• _ACTIVITY LIST_:
- 1) In the configuration manual excerpt, what does aliasing_quote use by default?
- 2) Output the configuration manual excerpt from "is known to" up to and including "don't use any.", copied character for character.

• _EXERCISE PASSAGE_:
=== Begin Enclosure ===
On some RDBMSes (IBM db2, MSSQL) the form
.B "?+?"
is known to work as well.
Carefully check the documentation of your RDBMS or stay with the examples
for supported ones.
This is \fIexperimental\fP and may change in future releases.

.TP
.B aliasing_keyword <string>
Define the aliasing keyword.  Some RDBMSes use the word "\fIAS\fP"
(the default), others don't use any.

.TP
.B aliasing_quote <string>
Define the quoting char of the aliasing keyword.  Some RDBMSes 
don't require any (the default), others may require single 
or double quotes.

.TP
.B has_ldapinfo_dn_ru { NO | yes }
Explicitly inform the backend whether the dn_ru column
(DN in reverse uppercased form) is present in table \fIldap_entries\fP.
Overrides automatic check (this is required, for instance,
by PostgreSQL/unixODBC).
This is \fIexperimental\fP and may change in future releases.
=== End Enclosure ===
• _DATA RECORDS_:
=== Begin Enclosure ===
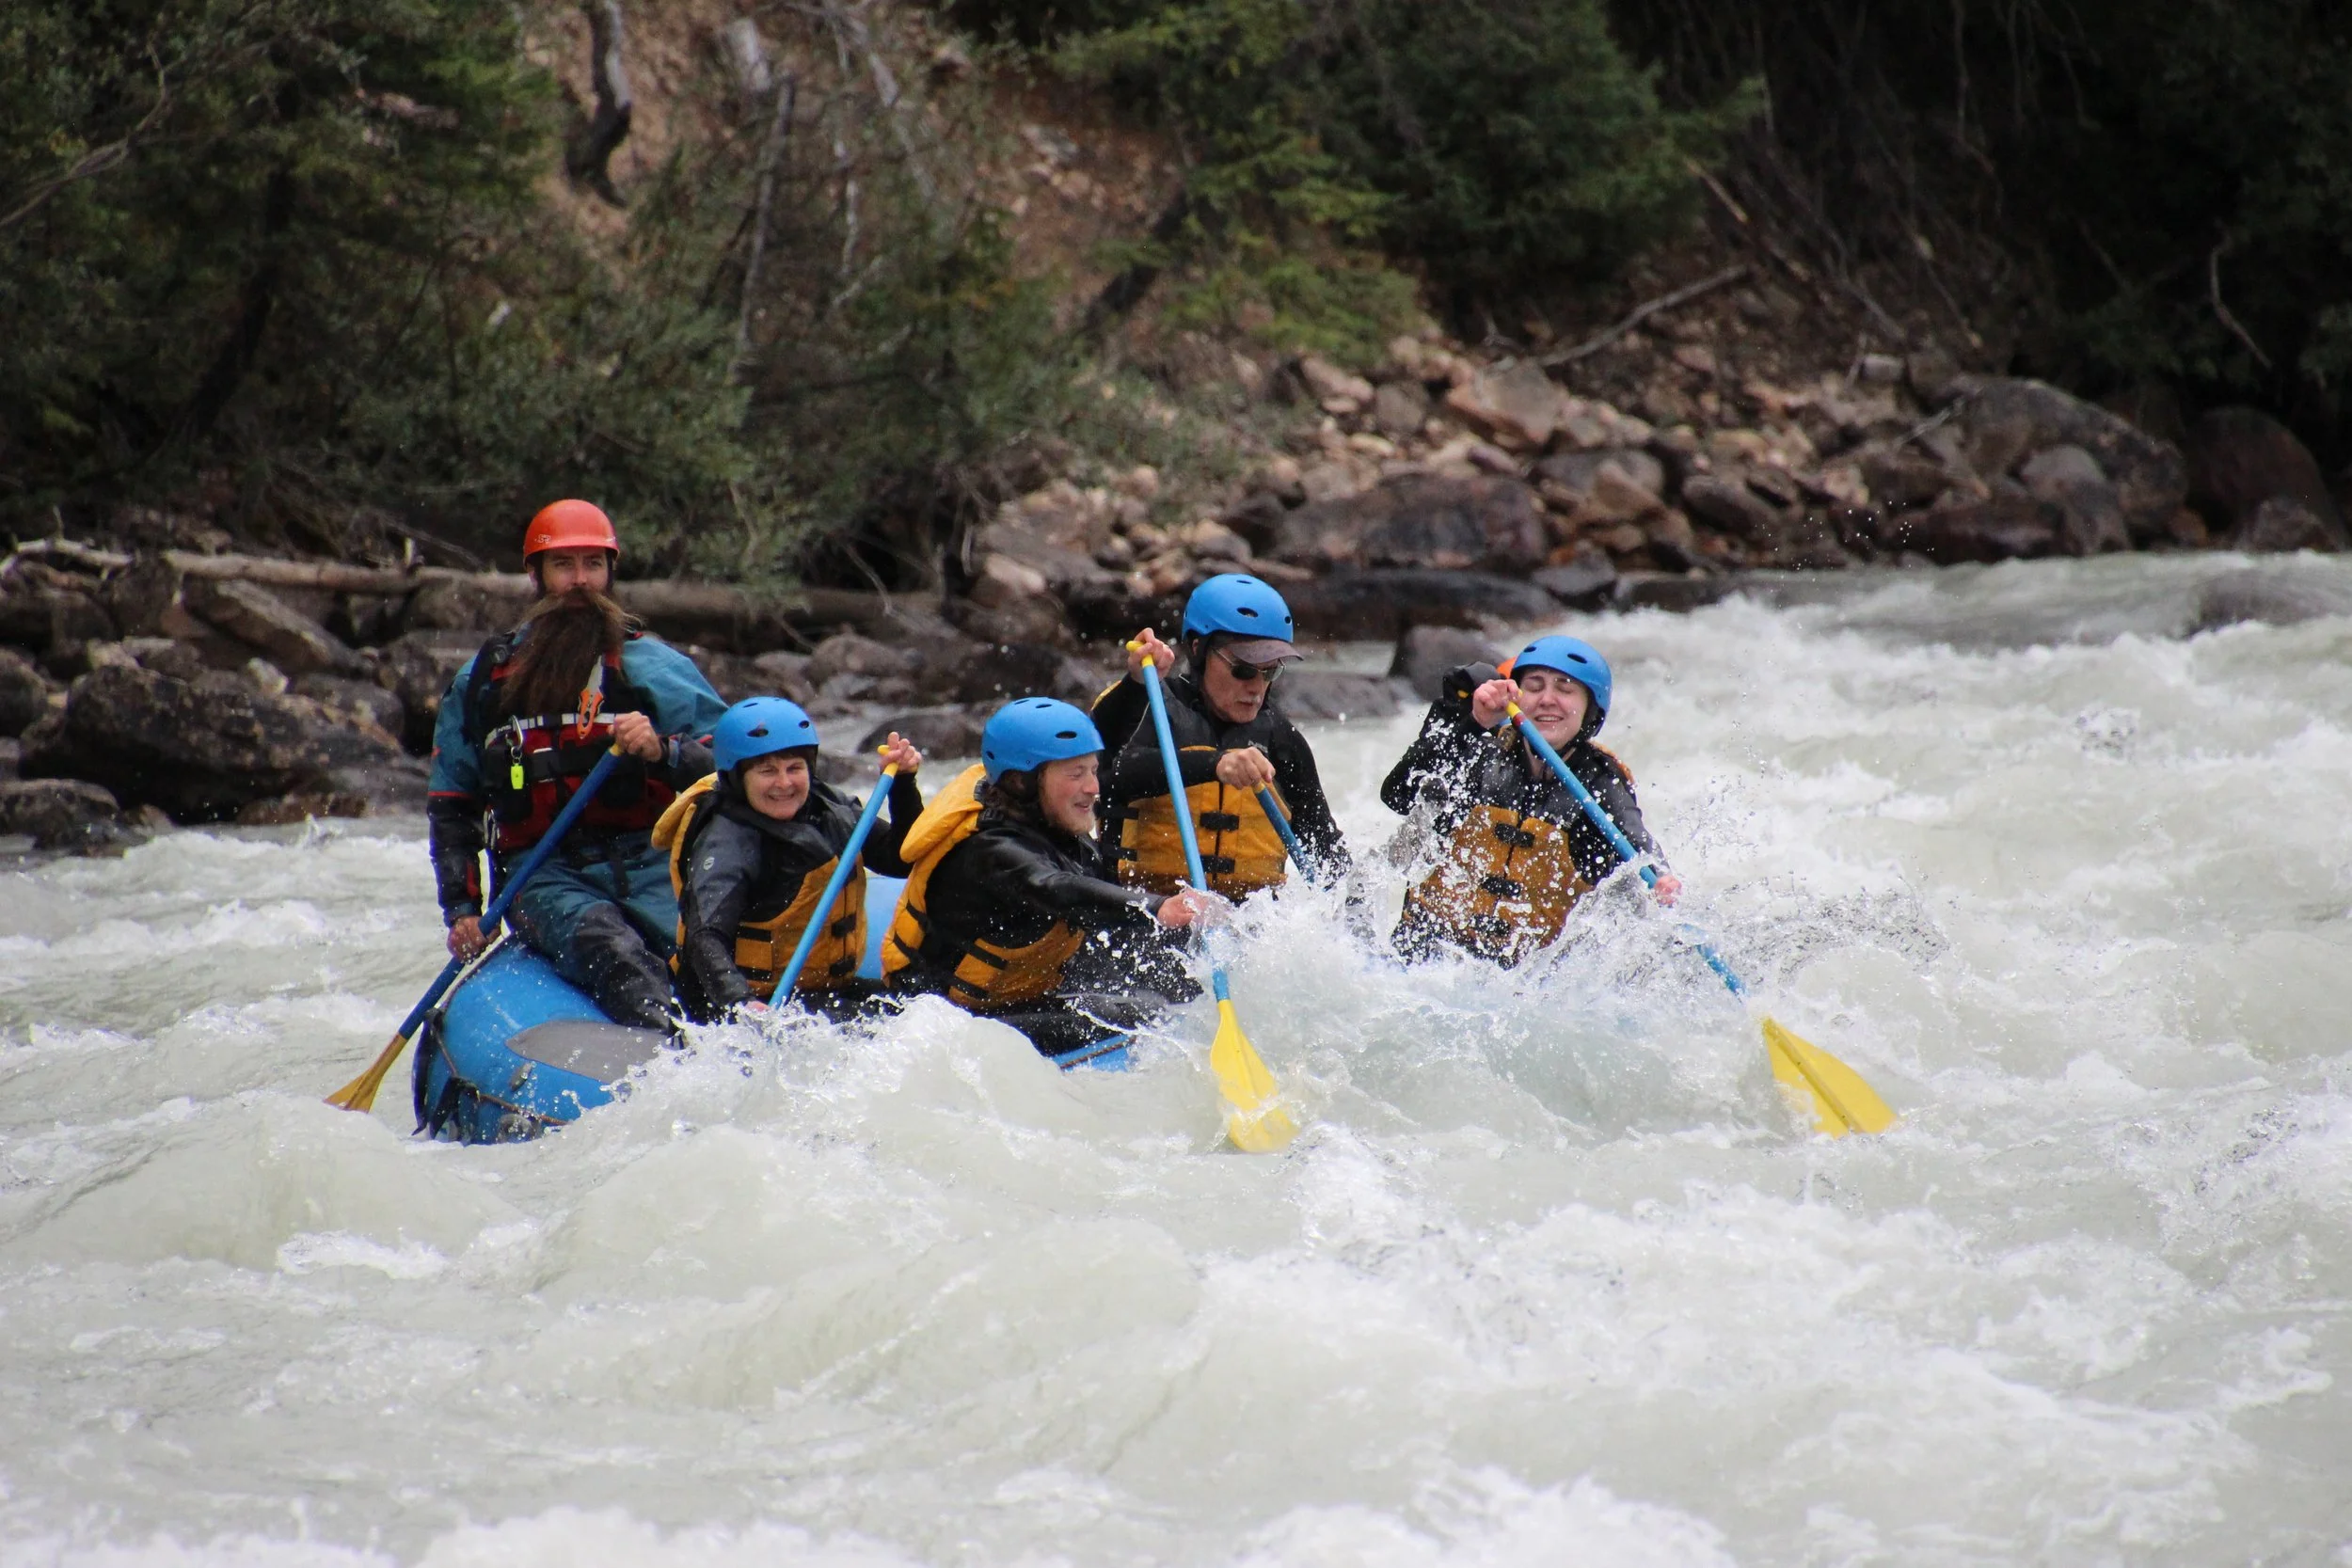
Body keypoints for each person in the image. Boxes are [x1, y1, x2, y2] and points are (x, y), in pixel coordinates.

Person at [427, 499, 728, 1031]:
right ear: (537, 575)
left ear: (610, 573)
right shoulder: (483, 683)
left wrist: (665, 749)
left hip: (650, 863)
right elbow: (453, 804)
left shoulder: (653, 668)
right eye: (564, 565)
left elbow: (734, 774)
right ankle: (669, 1055)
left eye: (593, 564)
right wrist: (462, 909)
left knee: (712, 964)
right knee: (613, 950)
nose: (580, 581)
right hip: (542, 874)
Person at [882, 697, 1212, 1062]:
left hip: (1020, 991)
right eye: (1075, 774)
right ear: (1021, 782)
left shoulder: (1051, 822)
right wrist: (1157, 906)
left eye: (1092, 770)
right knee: (1137, 1012)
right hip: (946, 1020)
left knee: (1175, 980)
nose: (1093, 787)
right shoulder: (991, 850)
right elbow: (1053, 887)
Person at [1381, 634, 1682, 967]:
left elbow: (1634, 838)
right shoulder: (1477, 754)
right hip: (1425, 961)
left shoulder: (1600, 780)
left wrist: (1659, 877)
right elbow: (1398, 794)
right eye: (1535, 687)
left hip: (1524, 978)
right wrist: (1473, 721)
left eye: (1565, 689)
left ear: (1590, 709)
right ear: (1516, 698)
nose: (1547, 700)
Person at [656, 697, 925, 1022]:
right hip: (747, 1002)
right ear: (738, 777)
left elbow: (901, 859)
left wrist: (904, 785)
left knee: (916, 1009)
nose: (784, 783)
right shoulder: (727, 842)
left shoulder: (829, 810)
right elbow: (706, 937)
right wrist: (740, 1002)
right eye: (767, 771)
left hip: (815, 990)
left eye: (794, 768)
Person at [1092, 573, 1347, 902]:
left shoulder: (1281, 739)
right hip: (1150, 914)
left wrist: (1354, 920)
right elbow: (1110, 774)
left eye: (1270, 671)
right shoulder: (1148, 705)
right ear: (1198, 649)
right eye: (1243, 669)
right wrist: (1214, 764)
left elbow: (1325, 849)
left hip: (1247, 929)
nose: (1256, 686)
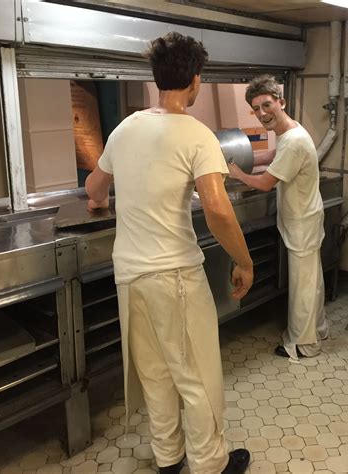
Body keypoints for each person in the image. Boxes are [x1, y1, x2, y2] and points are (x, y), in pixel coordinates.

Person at [85, 32, 253, 474]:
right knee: (196, 376)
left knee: (155, 373)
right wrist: (244, 260)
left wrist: (100, 204)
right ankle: (210, 465)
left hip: (130, 276)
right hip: (174, 275)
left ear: (158, 78)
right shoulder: (196, 134)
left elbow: (94, 188)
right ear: (195, 80)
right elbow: (216, 207)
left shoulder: (126, 127)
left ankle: (168, 459)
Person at [228, 74, 329, 361]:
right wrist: (246, 160)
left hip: (302, 223)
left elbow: (264, 183)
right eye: (256, 109)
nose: (262, 114)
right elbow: (274, 154)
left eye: (267, 105)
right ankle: (318, 331)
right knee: (312, 280)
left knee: (303, 285)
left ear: (280, 102)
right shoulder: (291, 131)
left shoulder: (294, 141)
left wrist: (237, 173)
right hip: (305, 218)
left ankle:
=== End Enclosure ===
• _RESPONSES_:
- 1) No quoting character at all.

- 2)
is known to work as well.
Carefully check the documentation of your RDBMS or stay with the examples
for supported ones.
This is \fIexperimental\fP and may change in future releases.

.TP
.B aliasing_keyword <string>
Define the aliasing keyword.  Some RDBMSes use the word "\fIAS\fP"
(the default), others don't use any.